There once was a man from Chicago
who got his ex-girlfriend in trouble
he left his/her car, at the airport garage
something plus something dass yubble

[–] dream_weasel@sh.itjust.works 4 points 2 days ago (2 children)

Do you think Chicago rhymes with trouble?

[–] tacosanonymous@mander.xyz 1 points 2 days ago (1 children)

I think this scheme would have garage rhyme with Chicago?

[–] dream_weasel@sh.itjust.works 1 points 2 days ago (1 children)

This seems to be limerick where lines 3 and 4 are compacted into one long line based on the meter of it.

Those have a rhyming pattern of AABBA, which means Chicago, trouble, and yubble should rhyme.

[–] Leg@sh.itjust.works 0 points 1 day ago (1 children)

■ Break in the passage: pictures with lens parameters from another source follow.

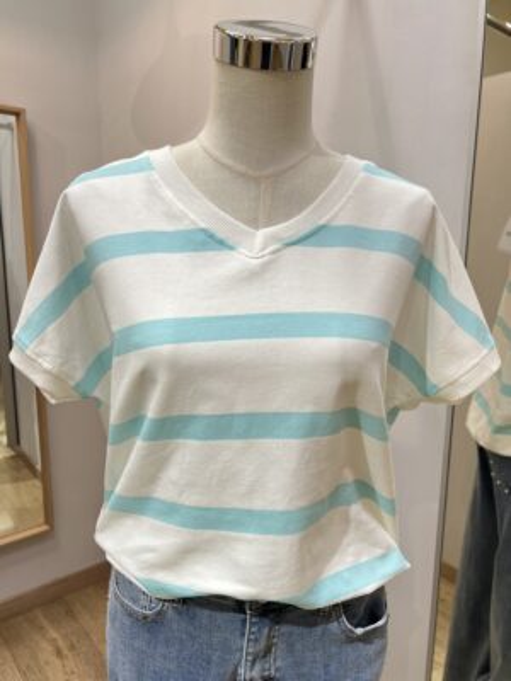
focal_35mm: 26
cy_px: 340
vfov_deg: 67.3
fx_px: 512
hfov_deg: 53.1
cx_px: 256
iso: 80
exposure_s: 1/100
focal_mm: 5.7
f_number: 1.5
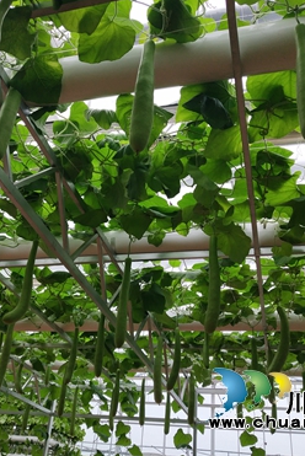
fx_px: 533
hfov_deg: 31.9
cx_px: 124
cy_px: 227
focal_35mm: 42
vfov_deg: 46.4
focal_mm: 3.95
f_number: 1.8
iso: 141
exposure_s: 1/941
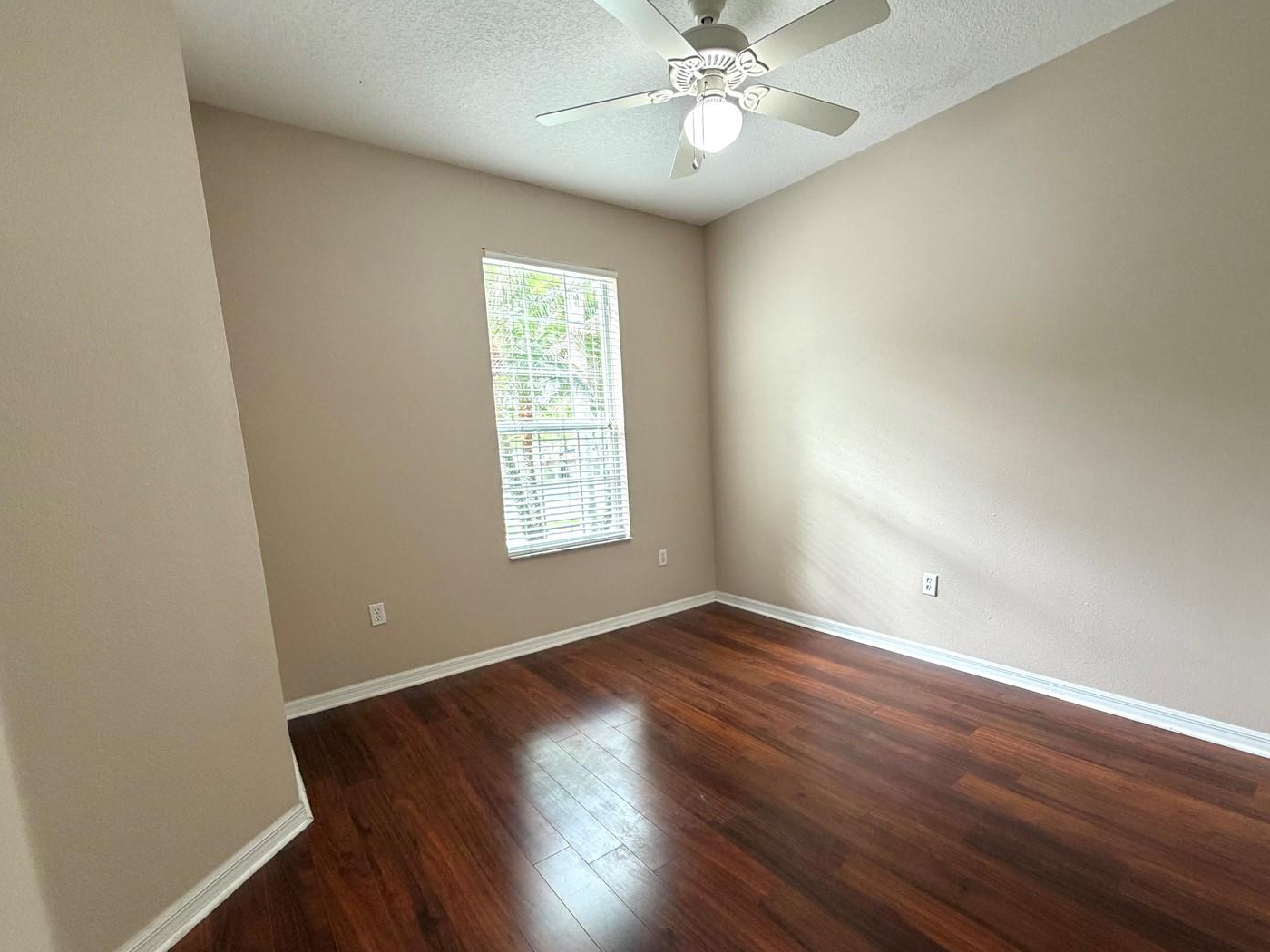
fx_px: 587
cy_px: 526
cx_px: 677
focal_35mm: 16
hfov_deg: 94.4
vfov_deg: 77.9
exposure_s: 1/110
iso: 320
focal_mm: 2.22
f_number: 2.2
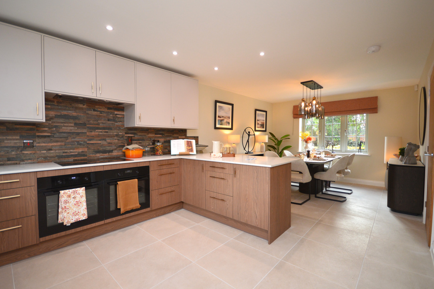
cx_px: 217
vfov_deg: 77.2
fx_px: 181
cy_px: 144
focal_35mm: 15
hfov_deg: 100.4
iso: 400
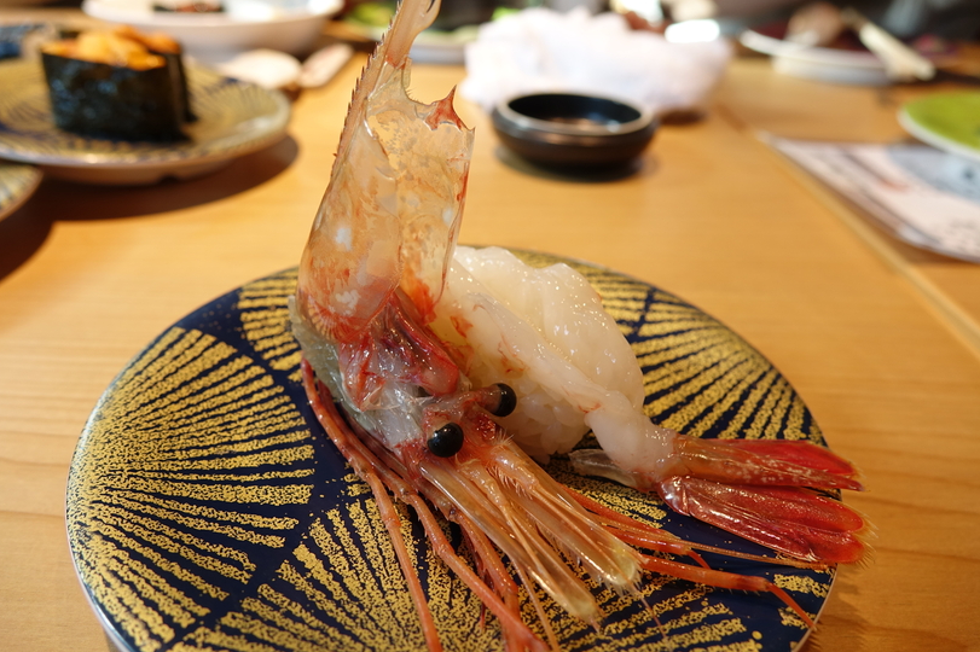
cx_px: 473
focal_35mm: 25
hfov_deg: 71.5
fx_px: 680
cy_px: 333
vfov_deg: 51.2
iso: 125
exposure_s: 1/50
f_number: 2.8
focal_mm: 8.9
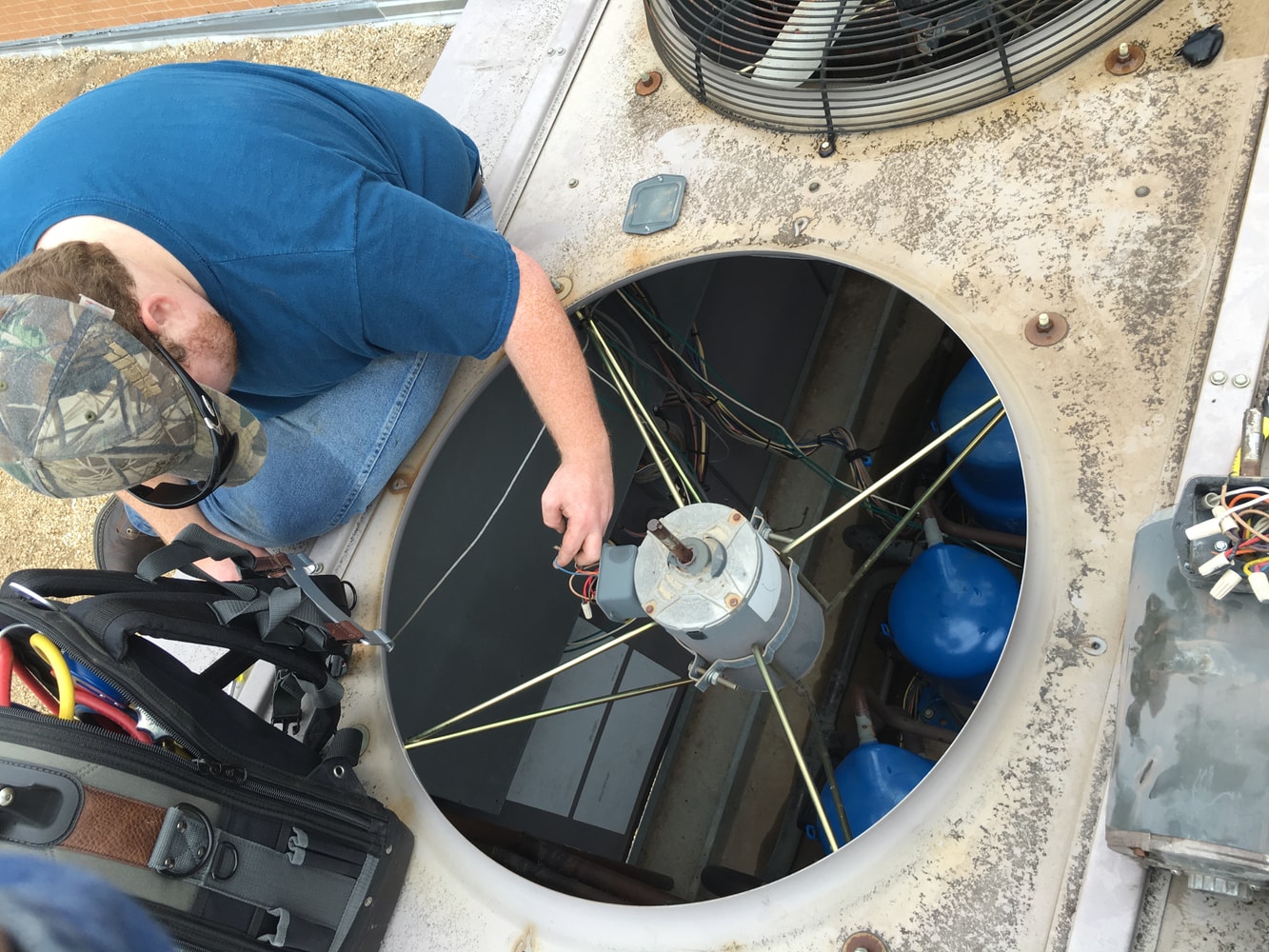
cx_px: 634
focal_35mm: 29
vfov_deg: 48.2
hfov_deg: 61.7
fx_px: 1063
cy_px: 476
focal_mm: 4.15
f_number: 2.2
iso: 25
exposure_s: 1/193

Doesn't seem that way to me? Lines 3 and 4 seem fine as two separate lines, and I'd expect a scheme of ABAB, but because it doesn't rhyme that way, it's more like ABCB (which is pretty awkward) where "garage" functions as an ill-fitting slant rhyme for "Chicago". I suppose "trouble" is kind of a slant rhyme for "Chicago" too though, so AA fits, but then we have AABA with that scheme. Not sure where AABBA can fit.

[–] dream_weasel@sh.itjust.works 1 points 1 day ago (1 children)

If you got AABA:

he left his/her car, (B) at the airport garage (B)

And that produces AABBA, a limerick with bad rhyming.

[–] Leg@sh.itjust.works 2 points 1 day ago

Oh I totally see it now. Rhyming car and a garage, splitting line 3 into two lines. Dunno why I derped on that.

So Chicago is a slant rhyme for trouble and yubble, and car a poor slant rhyme for garage. I think you're right on the money.